Problem ::
When you reach the line containing "Assistance juridique CSE" in the records below, start copying exactly, and stop once you have copied the line containing "ganancias fundamentales".

Input data ::
· · · · · · ·
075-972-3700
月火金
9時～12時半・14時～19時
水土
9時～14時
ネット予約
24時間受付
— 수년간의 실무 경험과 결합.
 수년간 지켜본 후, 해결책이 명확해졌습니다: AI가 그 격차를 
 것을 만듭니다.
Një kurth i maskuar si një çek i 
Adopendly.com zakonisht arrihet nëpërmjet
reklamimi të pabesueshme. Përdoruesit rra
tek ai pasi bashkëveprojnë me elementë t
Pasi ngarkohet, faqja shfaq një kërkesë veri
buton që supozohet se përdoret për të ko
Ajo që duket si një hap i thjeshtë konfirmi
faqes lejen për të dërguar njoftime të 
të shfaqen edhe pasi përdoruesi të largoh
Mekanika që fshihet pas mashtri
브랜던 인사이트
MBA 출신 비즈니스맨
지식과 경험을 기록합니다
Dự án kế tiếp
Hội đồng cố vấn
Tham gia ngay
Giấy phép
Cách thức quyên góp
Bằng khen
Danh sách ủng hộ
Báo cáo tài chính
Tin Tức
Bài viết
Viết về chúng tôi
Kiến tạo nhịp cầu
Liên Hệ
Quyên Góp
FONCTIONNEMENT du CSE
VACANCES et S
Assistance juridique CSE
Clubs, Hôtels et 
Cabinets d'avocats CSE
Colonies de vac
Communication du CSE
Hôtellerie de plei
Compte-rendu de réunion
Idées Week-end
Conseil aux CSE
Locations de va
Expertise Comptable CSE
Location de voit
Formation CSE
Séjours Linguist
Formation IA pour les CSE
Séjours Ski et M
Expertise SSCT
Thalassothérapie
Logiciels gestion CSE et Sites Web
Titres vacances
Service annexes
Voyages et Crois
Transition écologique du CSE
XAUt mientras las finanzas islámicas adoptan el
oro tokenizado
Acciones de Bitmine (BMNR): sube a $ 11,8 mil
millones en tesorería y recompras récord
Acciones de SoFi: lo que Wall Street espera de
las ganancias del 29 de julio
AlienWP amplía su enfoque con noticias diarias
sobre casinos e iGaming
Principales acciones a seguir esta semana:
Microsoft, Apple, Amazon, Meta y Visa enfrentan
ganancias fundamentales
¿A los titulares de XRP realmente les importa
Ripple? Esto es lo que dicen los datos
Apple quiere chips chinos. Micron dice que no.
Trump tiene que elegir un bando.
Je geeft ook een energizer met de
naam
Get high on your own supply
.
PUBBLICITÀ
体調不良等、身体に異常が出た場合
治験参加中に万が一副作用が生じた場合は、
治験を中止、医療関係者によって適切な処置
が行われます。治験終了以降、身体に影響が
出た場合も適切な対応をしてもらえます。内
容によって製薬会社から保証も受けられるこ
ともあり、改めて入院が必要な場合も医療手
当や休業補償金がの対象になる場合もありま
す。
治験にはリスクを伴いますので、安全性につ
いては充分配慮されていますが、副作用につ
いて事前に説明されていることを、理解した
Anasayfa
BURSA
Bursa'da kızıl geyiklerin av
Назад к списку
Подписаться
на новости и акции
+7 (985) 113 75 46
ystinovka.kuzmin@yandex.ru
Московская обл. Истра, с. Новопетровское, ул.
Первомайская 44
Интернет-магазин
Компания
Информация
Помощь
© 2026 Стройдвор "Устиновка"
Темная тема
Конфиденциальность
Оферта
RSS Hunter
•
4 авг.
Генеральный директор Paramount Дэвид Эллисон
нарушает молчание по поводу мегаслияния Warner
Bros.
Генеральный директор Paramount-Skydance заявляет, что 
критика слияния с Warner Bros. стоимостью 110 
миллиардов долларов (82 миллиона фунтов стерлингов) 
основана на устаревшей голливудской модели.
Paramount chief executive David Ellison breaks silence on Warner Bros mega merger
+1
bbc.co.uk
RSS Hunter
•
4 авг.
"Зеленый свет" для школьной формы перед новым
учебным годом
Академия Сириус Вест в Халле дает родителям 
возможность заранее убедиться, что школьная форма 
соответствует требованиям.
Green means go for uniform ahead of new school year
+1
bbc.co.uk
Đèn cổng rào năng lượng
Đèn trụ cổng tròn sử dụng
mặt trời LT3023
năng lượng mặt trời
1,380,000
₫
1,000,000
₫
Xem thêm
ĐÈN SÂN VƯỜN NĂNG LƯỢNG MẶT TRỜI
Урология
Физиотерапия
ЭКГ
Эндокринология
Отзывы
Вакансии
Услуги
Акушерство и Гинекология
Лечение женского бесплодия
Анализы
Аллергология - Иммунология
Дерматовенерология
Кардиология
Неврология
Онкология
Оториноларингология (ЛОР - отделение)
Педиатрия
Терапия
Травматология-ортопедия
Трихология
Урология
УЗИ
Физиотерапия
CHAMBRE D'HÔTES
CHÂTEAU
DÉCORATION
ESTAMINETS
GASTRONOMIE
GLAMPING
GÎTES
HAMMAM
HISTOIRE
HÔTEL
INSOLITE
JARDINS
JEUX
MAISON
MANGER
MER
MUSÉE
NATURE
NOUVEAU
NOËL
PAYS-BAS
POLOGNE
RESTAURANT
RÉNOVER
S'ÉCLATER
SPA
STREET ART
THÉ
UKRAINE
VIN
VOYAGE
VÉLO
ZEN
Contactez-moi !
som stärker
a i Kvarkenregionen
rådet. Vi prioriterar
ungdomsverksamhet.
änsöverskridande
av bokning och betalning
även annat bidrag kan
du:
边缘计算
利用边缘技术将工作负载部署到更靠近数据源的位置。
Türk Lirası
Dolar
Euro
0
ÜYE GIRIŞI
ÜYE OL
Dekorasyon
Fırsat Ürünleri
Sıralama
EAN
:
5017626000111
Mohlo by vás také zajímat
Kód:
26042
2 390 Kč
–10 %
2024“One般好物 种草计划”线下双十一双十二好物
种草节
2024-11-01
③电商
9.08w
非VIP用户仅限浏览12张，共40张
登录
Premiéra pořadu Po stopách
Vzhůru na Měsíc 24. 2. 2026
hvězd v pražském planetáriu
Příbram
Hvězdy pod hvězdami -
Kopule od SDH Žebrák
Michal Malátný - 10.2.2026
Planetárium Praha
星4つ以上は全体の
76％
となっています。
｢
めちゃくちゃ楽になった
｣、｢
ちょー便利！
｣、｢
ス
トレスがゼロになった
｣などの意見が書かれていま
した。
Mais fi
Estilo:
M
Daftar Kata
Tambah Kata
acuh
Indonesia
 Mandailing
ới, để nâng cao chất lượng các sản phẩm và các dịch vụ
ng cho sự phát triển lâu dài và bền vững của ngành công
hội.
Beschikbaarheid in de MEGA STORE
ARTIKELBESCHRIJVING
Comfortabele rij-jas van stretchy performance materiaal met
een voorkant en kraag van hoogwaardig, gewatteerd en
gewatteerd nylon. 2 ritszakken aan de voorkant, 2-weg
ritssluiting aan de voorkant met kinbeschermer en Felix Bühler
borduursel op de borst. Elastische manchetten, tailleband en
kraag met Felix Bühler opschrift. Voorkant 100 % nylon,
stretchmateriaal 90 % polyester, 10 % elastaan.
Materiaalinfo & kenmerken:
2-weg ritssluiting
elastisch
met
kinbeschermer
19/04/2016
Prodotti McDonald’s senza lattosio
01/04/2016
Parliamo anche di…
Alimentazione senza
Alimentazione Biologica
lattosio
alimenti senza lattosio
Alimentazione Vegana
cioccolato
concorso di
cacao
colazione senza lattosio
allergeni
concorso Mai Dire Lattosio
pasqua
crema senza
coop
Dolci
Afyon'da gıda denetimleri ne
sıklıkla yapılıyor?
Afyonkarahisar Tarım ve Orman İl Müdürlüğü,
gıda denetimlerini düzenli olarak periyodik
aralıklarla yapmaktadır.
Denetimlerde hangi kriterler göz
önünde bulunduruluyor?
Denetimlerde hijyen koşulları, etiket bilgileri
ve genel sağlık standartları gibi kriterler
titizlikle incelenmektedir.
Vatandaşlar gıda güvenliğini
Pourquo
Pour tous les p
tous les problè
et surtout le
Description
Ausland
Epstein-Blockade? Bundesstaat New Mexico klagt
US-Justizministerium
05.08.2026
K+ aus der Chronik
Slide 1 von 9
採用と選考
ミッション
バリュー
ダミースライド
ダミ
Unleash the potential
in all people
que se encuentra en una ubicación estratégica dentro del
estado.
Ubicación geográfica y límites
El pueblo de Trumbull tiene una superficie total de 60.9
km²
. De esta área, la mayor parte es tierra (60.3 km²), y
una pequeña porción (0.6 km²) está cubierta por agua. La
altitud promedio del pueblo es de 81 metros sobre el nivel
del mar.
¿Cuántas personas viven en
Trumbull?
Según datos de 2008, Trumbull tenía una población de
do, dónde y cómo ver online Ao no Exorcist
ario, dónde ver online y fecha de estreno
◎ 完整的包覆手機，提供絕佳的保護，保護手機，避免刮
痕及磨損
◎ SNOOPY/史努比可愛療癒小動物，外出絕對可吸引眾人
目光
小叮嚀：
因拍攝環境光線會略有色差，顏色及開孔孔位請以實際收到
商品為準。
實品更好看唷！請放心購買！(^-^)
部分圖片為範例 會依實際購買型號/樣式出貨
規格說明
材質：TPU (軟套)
· · · · · · ·
Written answer ::
Assistance juridique CSE
Clubs, Hôtels et 
Cabinets d'avocats CSE
Colonies de vac
Communication du CSE
Hôtellerie de plei
Compte-rendu de réunion
Idées Week-end
Conseil aux CSE
Locations de va
Expertise Comptable CSE
Location de voit
Formation CSE
Séjours Linguist
Formation IA pour les CSE
Séjours Ski et M
Expertise SSCT
Thalassothérapie
Logiciels gestion CSE et Sites Web
Titres vacances
Service annexes
Voyages et Crois
Transition écologique du CSE
XAUt mientras las finanzas islámicas adoptan el
oro tokenizado
Acciones de Bitmine (BMNR): sube a $ 11,8 mil
millones en tesorería y recompras récord
Acciones de SoFi: lo que Wall Street espera de
las ganancias del 29 de julio
AlienWP amplía su enfoque con noticias diarias
sobre casinos e iGaming
Principales acciones a seguir esta semana:
Microsoft, Apple, Amazon, Meta y Visa enfrentan
ganancias fundamentales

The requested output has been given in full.